Di Franco Uda : Coordinatore Pace, Solidarietà Internazionale e Cooperazione.
«Solo chi è perso nel deserto/senza cantidi uccelli/né stormire di fronde/nell’arido grigiore di pietra e sabbia/la vera solitudine conosce». Basta qualche giornata trascorsa in uno dei campi sahrawi, Auserd o Smara o Laayoune, e un briciolo di conoscenza della storia di questo popolo, per capire subito che la strofa di questo canto sahrawi descrive una condizione esistenziale individuale, valida tanto per chi nel deserto ci è nato quanto per chi ci è capitato accidentalmente, determinata principalmente dalla vastità di un mare sabbioso esteso quanto l’intero continente Europeo. Sono gli «interminati spazi […], e sovrumani silenzi, e profondissima quiete» che pure la poesia leopardiana prova a descrivere, non senza un forte senso di smarrimento. Certamente non descrive la loro condizione collettiva, quella di popolo.Infatti non possiamo dire che nel deserto si siano persi, tutt’altro, nel Sahara occidentale ci volevano proprio andare. Provenivano dallo Yemen e, per spingersi verso ovest, dovettero attraversare Egitto, Libia, Tunisia, Algeria, fino a che le 40 tribù sahrawi trovarono lì il loro spazio, intorno al 1200. Popolo di carovanieri che ancora oggi, negli insediamenti della Rasd liberata, mostra vive le proprie origini nomadi. Nè si può affermare che siano soli: non nel senso che intorno a loro ci siano grandi moltitudini, l’antropizzazione, nel deserto, è molto bassa (circa 1 abi tante ogni 10 kmq, rispetto a 34/kmq del continente africano), ma rispetto a quanto la causa del popolo sahrawi ha prodotto empatia e solidarietà nel mondo. Hanno formato una generazione di abili e valorosi diplomatici, alcuni di loro provengono dalle fila dell’esercito dopo il ‘cessate il fuoco’ del 1991, altri sono giovani istruiti nelle università di mezza Europa (e di Cuba, che non ha mai cessato di fornire il dovuto sostegno, in molti modi), che incessantemente tessono orditi di relazioni con la società civile di tutto il mondo, sviluppando elementi concreti di solidarietà politica e umanitaria raramente riscontrabili nella stessa misura.

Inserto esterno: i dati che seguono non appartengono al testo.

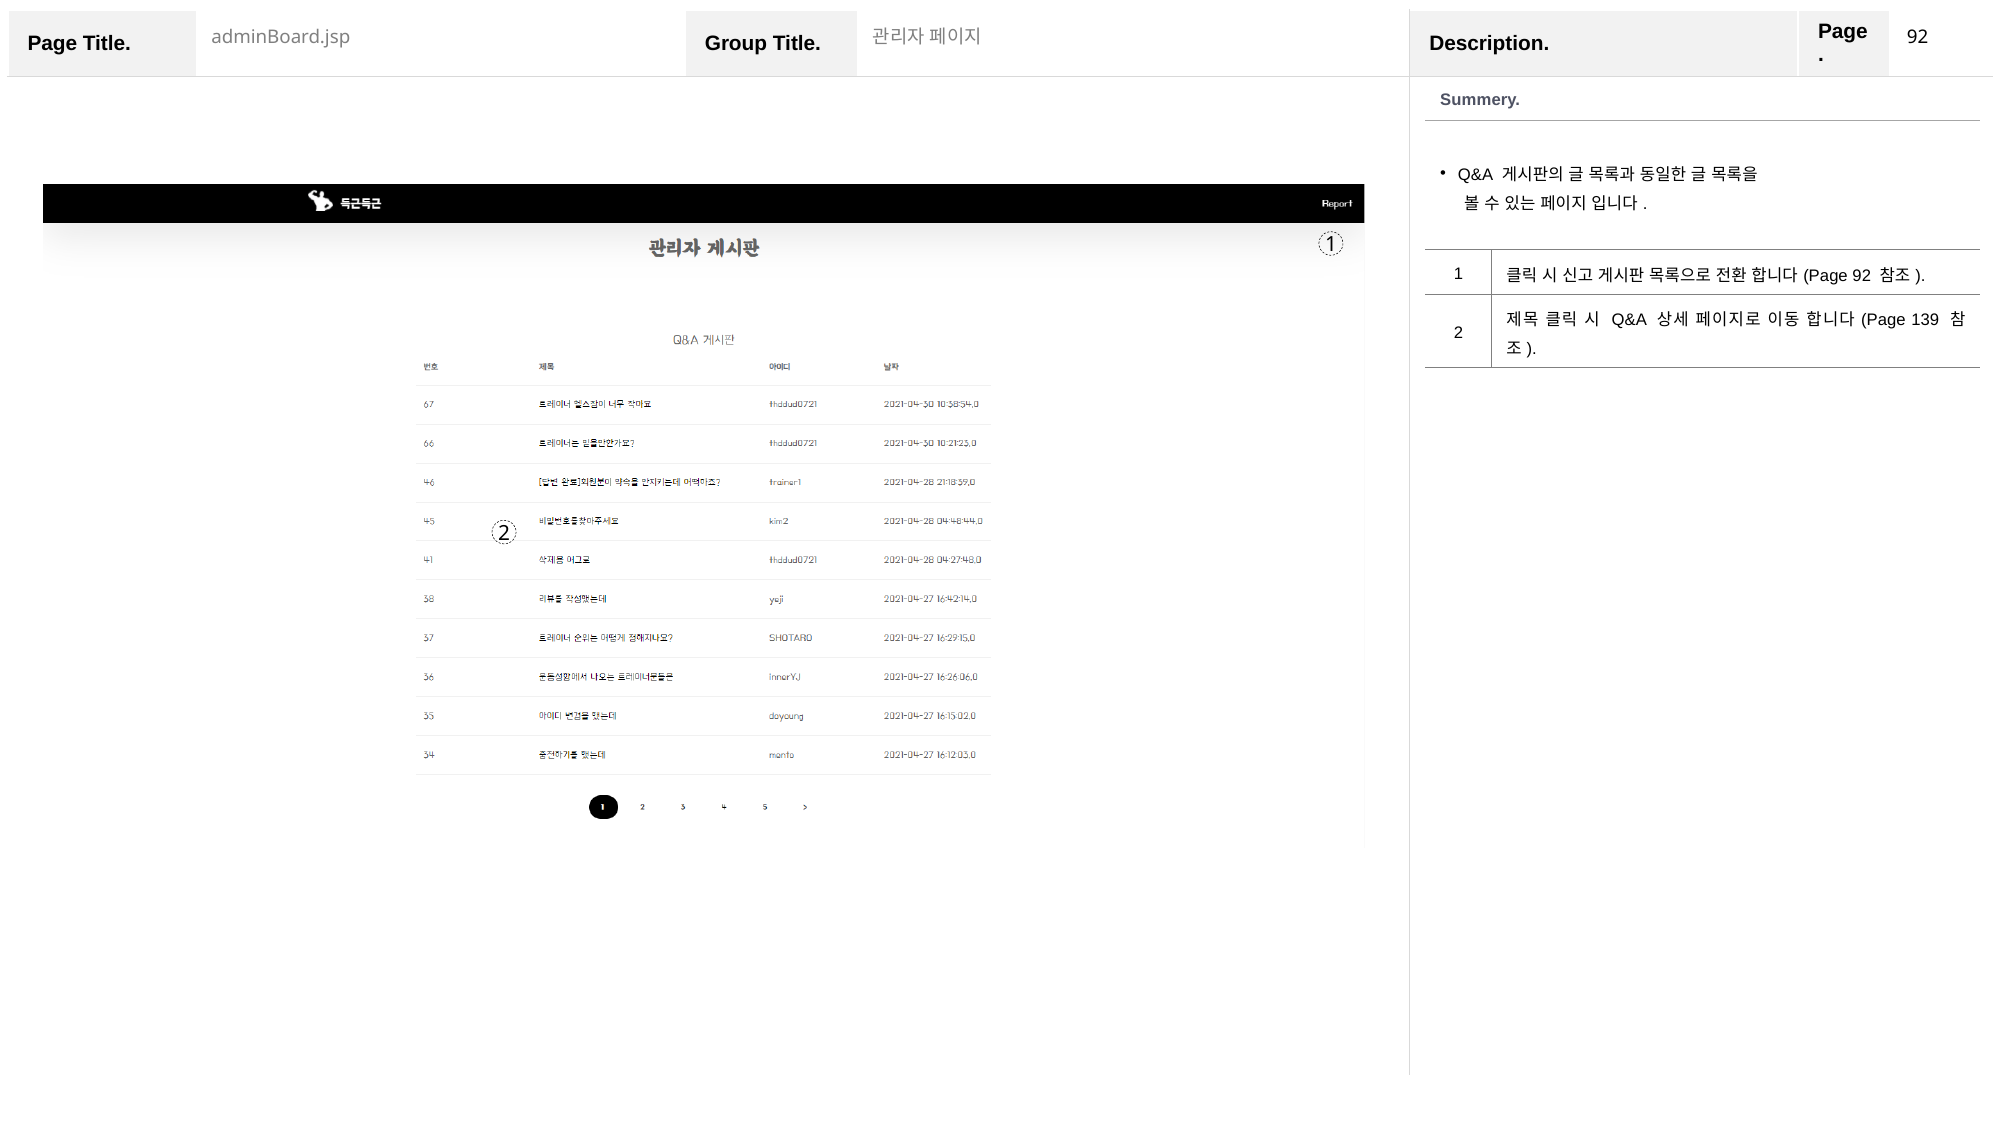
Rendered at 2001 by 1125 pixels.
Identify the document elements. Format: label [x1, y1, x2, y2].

picture [42, 184, 1365, 848]
table_cell [1492, 250, 1980, 294]
list [858, 18, 1405, 55]
table_cell [1425, 250, 1491, 294]
table_cell [1425, 121, 1980, 249]
table_cell [1492, 295, 1980, 367]
table_header [1425, 78, 1980, 120]
list [196, 18, 684, 55]
table_cell [1425, 295, 1491, 367]
text_box [1892, 17, 2000, 58]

Forse sarà perchè «i Sahrawi hanno una dignità che include qualcosa di metafisico» come diceva Tom, o forse perchè appare fin troppo chiaro, nella loro annosa vicenda, quale è la parte oppressa. Diversa fortuna hanno avuto in questi ultimi 40 anni presso le istituzioni internazionali, complici gli intrecci di interessi della Francia e degli Usa con il Marocco e un ruolo esiziale della Spagna, che pure porta gravi responsabilità storiche. Eppure stupisce la loro allegria, la disarmante limpidezza con la quale cercano o accolgono una approccio nuovo, i sorrisi di cui non sono avari, gli sguardi al tempo stesso apertamente ingenui e carichi di sofferenze troppo profonde per essereraccontate. Tenacemente vivono in uno dei luoghi più inospitali del pianeta, dove la terra non è generosa e non produce frutti per sviluppare una seppur minima economia di autosussistenza. Ma le scuole sono molto frequentate e di buon livello, gli ospedali e i dispensari dignitosi e con medici e operatori competenti: sono questi i frutti migliori di una cooperazione dal basso, fatta di centinaia di municipalità di mezza Europa, di associazioni e Ong che collaborano con le professionalità locali continuando a garantire un vero e proprio sistema di welfare che regge le fragilità sociali presenti. L’Arci è ben conosciuta qui, a partire dalla figura di Tom. Quello che ha prodotto attraverso i propri circoli e comitati che nel corso di tanti anni si sono innamorati di questo popolo con progetti, scambi di giovani e bambini, iniziative di solidarietà materiale. Di questo c’è ancora bisogno. Appare però chiaro come oggi, una più decisa azione presso le istituzioni, nazionali e internazionali, verso il mondo della politica, attraverso azioni di sensibilizzazione e di lobbing, sia non più mprocrastinabile, ed è quanto chiedono alla nostra associazione: è il tempo di una road map per il popolo dei Sahrawi, per la ricerca di una soluzione nel segno del diritto internazionale, che ponga fine alle violazioni dei diritti umani nell’ultima colonia del XXI secolo. Aprire la strada dell’autodeterminazione per questo popolo non va solo nella direzione della ricerca della giustizia e dell’ottenimento della libertà, ma la spinta verso la stabilizzazione di questa area corrisponde a una necessità che dovrebbe scuotere tutte le istituzioni internazionali, a partire dall’Europa.